• _ANHAND DER ANGABEN_:
[a] Wer soll laut dem Text über die Berliner Volksbühne im Jahr 2017 Frank Castorf als Leiter ersetzen?
[b] Schreibe den Text über den Streit um die Berliner Volksbühne nach seiner letzten Zwischenüberschrift weiter.
─── AUSGEWÄHLTER TEXT
Heftige Diskussionen erschüttern die deutsche Theaterlandschaft. Vordergründig geht es um die künstlerische Zukunft der Berliner Volksbühne. Unter der Oberfläche brodelt die Grundsatzfrage, wie es generell um das Befinden des deutschsprachigen Stadttheaters steht – ein Thema, das auch in Basel bewegt.
Ein Gespenst geht um in Berlin. In den Augen der erschütterten Beobachter ist es ein sehr böses, weil neoliberales Gespenst, das die guten altlinken Geister der Berliner Volksbühne Ost vertreiben will.
Konkret geht es um die Nachfolge von Frank Castorf, der die Volksbühne fast 25 Jahre geleitet und sie zum Inbegriff eines an- und aufregenden, weil freien bühnenkünstlerischen Denkens und Wirkens gemacht hat. Castorf soll abtreten und 2017 vom belgischen Kunstkurator und derzeitigen Direktor der Tate Modern in London, Chris Dercon, ersetzt werden. Mit der neuen Leitung sollen die Schranken zwischen Theater, Tanz, bildender Kunst und Film fallen. Das klingt mehr nach Produktionshaus als nach Stadttheater.
In der und um die Volksbühne herum herrscht deshalb Alarmstufe rot. «Dieser Wechsel steht für historische Nivellierung und Schleifung von Identität», heisst es in einem offenen Brief der Volksbühne-Belegschaft. «Die künstlerische Verarbeitung gesellschaftlicher Konflikte wird zugunsten einer global verbreiteten Konsenskultur mit einheitlichen Darstellungs- und Verkaufsmustern verdrängt.»
«Verheerende Signalwirkung»
──────
─── ROHDATEN
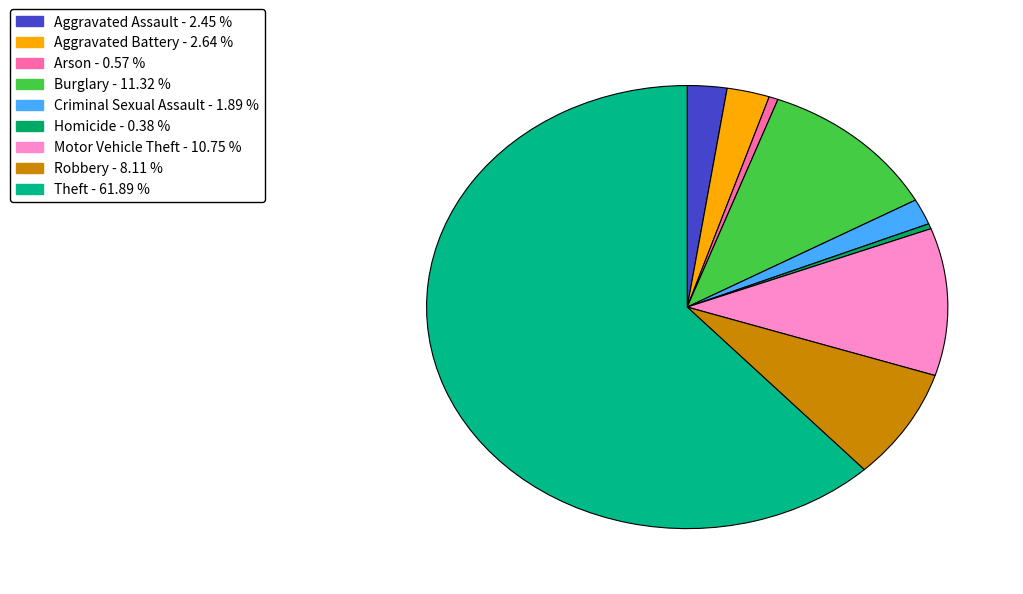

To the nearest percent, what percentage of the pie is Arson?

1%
──────
• _LISTE DER ANTWORTEN_:
[a] Chris Dercon, der belgische Kunstkurator und derzeitige Direktor der Tate Modern in London.

[b]
Die besorgten Theaterleute sehen nicht nur die Volksbühne in Gefahr: «Eine verheerende Signalwirkung für die gesamte deutsche Stadttheaterlandschaft wäre die Folge», mahnen sie mit Blick auf ihre neue Leitung. Es scheint sich also um ein Gespenst zu handeln, das in halb Europa versucht, das gute alte deutschsprachige Stadttheater gegen die international kompatiblen Produktionshäuser auszuspielen.
Es ist eine Gefahr, die nicht neu ist. Klaus Zehelein, der Präsident des deutschen Bühnenvereins, plädierte bereits 2013 dafür, diese Theaterlandschaft als immaterielles Weltkulturerbe der Unesco zu schützen – «völlig zurecht», wie der neue Basler Intendant Andreas Beck meint.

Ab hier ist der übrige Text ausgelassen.